Dense fog has moved in Sunday afternoon and evening as warm, moist air moves over the snow-covered ground. Temperatures are climbing, finally, into the 40s and 50s in southern New England. The fog is limiting the visibility at times to below a quarter of a mile. Where temperatures are near freezing or below, the low-level moisture is freezing on cold surfaces creating freezing fog and areas of black ice.
A cold front is pushing through New England Sunday night. This will help to trigger another round of showers with some locally-heavy downpours, especially across Connecticut, Rhode Island and southeastern Massachusetts. Gusty winds from the southwest could accompany the passage of this front, especially at the south coast. Once the front is offshore, temps will drop back into the 30s overnight. Lows will drop back into the 20s north overnight, with some partial clearing. Watch for black ice near dawn!
Monday will be a dry, cooler and blustery day. West-northwest wind gusts of 30 to 40 mph are expected throughout the region. A few snow showers or snow squalls will be possible in the northwest mountains, which could briefly reduce visibility and give some localized heavy snowfall - very isolated. The breezy northwest winds will usher in much colder air for Monday night into Tuesday.
Tuesday starts out cold and dry with lighter winds, with high pressure sitting near us. Highs on Tuesday will average in the lower 20s, which is quite cold for this time of year! We will also track an Alberta Clipper, which will bring accumulating snowfall south of the Great Lakes to the Mid-Atlantic and then track south of New England. It does not appear to be very impressive right now, but some deepening is expected off the coast. If it tracks close enough, we just may see a few inches of snow from this (one to three inches). The best chance of this would be right at the coast.

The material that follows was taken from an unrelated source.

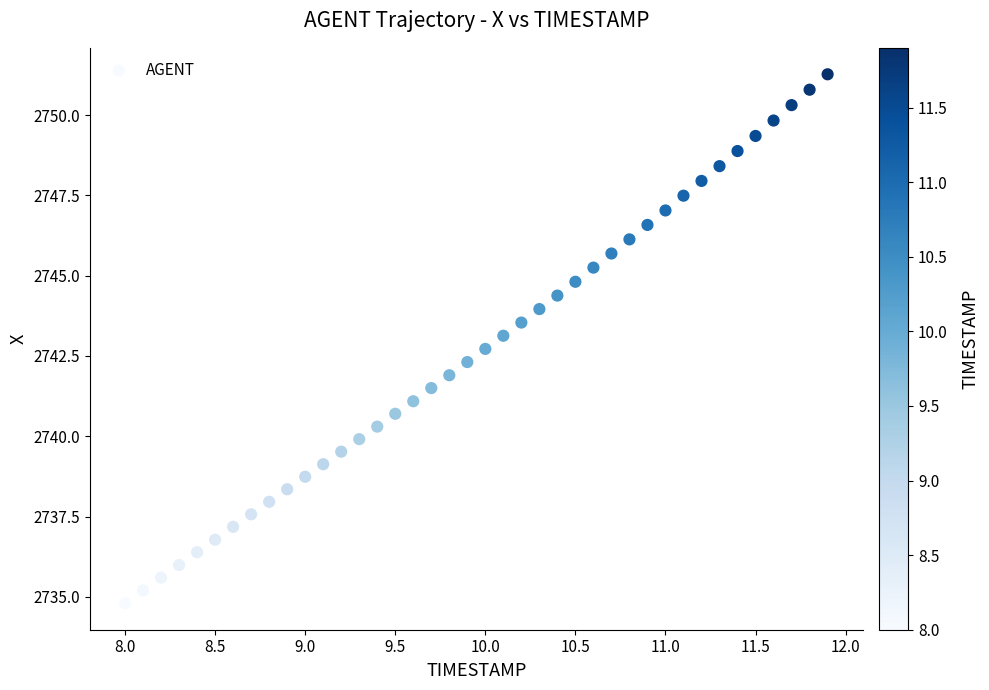

What is the range of Y values (max minus min)?

16.5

Wednesday is the day of the Arctic front! Winds start off light, but become gusty by afternoon from the northwest as this intense Arctic cold front will sweep across the region during the middle to late part afternoon of the afternoon. This is the leading edge of the coldest air of the winter, which will could help to trigger a few scattered snow squalls as it pushes through which could reduce visibility - hopefully not nearly as bad as what happened in New Hampshire on Friday, causing a 35-car pileup. Winds could gust 30-40 mph from the northwest by the end of the day, and temperatures will be dropping into the teens by sunset and falling below zero for most of New England Wednesday night.
Wednesday night through Thursday morning will be the time of the most extreme and dangerous cold. It is the kind of cold where limiting your exposure to the cold is a must. Too much time exposed to these extremes in temperatures can be life-threatening. It will be that cold. Northwest winds gusting to 25-35 mph all night Wednesday night will make temperatures feel -15 South to -40 in northern Maine! Exposed flesh can freeze in 30 minutes or less in these conditions.

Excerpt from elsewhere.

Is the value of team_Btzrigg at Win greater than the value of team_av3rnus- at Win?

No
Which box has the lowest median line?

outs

An interesting fact from the National Weather Service says for Boston, a low of zero degrees will be the coldest reading in four years. It has only reached zero or colder twice in the past 10 years in Boston (2011 and 2005, when it was -2).

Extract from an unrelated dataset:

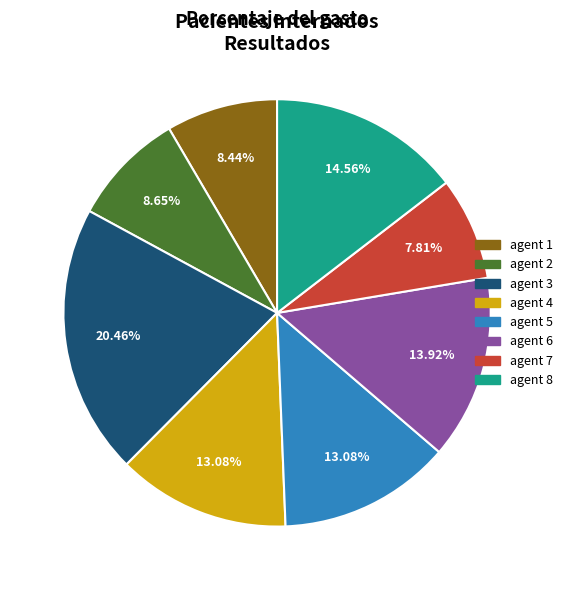

Count the number of slices in the pie.

8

By Thursday, Arctic sunshine will be in place. Highs temperatures will be in the single digits - lower-mid teens in southern New England is all we will be able to reach. Another cold front will push through early Friday morning. This could come with a little light snow and help keep temperature running below normal into the weekend, but it will not be as cold as the bitter blast coming Wednesday night into Thursday.